Help!  When I opened Calibre today, by library was empty!  Where have my 88 books gone?  I spent hours updating the meta data and won't do it again.  What a PIA.  Any ideas?
Judith


----------



## pidgeon92 (Oct 27, 2008)

First thing you should do.... Reboot your PC.


----------



## Atunah (Nov 20, 2008)

Is the folder your books are in still specified as your calibre library?


----------



## meljackson (Nov 19, 2008)

This happened to me too. I didn't have that many books though. 

Melissa


----------



## lulucello (Nov 18, 2009)

Rebooting didn't help.  The books are still in a download folder on my computer, but I think they were there before I corrected and organized all the metadata.  Duh.  I just don't have it in me to do it all again.
Judith


----------



## pidgeon92 (Oct 27, 2008)

Have you backed up your hard drive since you made the changes?


----------



## lulucello (Nov 18, 2009)

Ok.  I found the correct folder---craftily labeled Calibre Library.  I was able to re-import all the books (well, 68 of the 87 showed up.)  I guess I'm back in business, but I'm beginning to wonder if using Calibre has any real value for me.  I'm not trying to keep track of lots of books in a series.  In any case, thanks for your support.  Next time I won't panic.  I'll look in my files, first.  Thank you all.
Judith


----------



## Pushka (Oct 30, 2009)

Calibre is really confusing to me too at the moment, since the latest update. And it is all to do with the library. So you are not on your own lulucello.


----------



## mrscottishman (May 18, 2010)

Pushka said:


> Calibre is really confusing to me too at the moment, since the latest update. And it is all to do with the library. So you are not on your own lulucello.

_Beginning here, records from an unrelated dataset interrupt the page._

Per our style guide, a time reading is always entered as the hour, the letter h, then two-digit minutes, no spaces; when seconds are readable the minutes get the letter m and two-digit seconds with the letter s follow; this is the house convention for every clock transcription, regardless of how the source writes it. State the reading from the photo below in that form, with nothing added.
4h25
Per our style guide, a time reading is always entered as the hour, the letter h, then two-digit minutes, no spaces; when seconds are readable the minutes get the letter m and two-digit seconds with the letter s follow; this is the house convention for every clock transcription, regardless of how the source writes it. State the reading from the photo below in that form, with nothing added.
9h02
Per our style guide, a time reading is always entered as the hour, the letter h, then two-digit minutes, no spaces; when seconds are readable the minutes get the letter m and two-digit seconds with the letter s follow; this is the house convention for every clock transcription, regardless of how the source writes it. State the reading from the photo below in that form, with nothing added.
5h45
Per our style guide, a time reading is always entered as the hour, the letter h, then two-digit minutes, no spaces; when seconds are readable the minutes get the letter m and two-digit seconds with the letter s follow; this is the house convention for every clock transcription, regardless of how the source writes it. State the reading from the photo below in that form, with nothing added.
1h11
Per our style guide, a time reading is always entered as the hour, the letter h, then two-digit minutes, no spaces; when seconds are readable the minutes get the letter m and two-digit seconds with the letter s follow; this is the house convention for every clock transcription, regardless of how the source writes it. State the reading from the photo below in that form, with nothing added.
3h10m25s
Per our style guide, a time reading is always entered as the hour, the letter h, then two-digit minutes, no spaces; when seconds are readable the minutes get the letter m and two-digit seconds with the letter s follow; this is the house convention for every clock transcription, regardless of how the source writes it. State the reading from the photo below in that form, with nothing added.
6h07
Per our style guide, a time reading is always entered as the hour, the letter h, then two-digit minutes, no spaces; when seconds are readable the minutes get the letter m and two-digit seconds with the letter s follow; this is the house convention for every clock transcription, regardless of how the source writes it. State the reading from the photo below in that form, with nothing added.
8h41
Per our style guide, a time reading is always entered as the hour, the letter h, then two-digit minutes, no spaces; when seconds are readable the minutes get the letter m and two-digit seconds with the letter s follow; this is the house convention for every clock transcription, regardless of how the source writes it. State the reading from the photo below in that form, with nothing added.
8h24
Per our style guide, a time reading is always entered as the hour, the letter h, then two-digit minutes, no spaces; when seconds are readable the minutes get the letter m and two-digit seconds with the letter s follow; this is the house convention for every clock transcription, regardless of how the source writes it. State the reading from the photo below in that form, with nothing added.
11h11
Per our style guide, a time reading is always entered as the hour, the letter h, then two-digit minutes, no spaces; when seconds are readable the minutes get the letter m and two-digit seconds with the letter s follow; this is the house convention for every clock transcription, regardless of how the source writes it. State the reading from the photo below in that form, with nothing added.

You know Calibre has the ability to work with different libraries in different folders. The Calibre version changes so much I think we need a way that libraries would work with different Calibre versions! 

I used to update every time it was available, but things are working pretty well with me now and I have stopped for a while.

Scott


----------



## Pushka (Oct 30, 2009)

mrscottishman said:


> You know Calibre has the ability to work with different libraries in different folders. The Calibre version changes so much I think we need a way that libraries would work with different Calibre versions!
> 
> I used to update every time it was available, but things are working pretty well with me now and I have stopped for a while.
> 
> Scott


Very wise. I wish I had done that one version ago! And it takes up so much computer power now to do things like conversions.


----------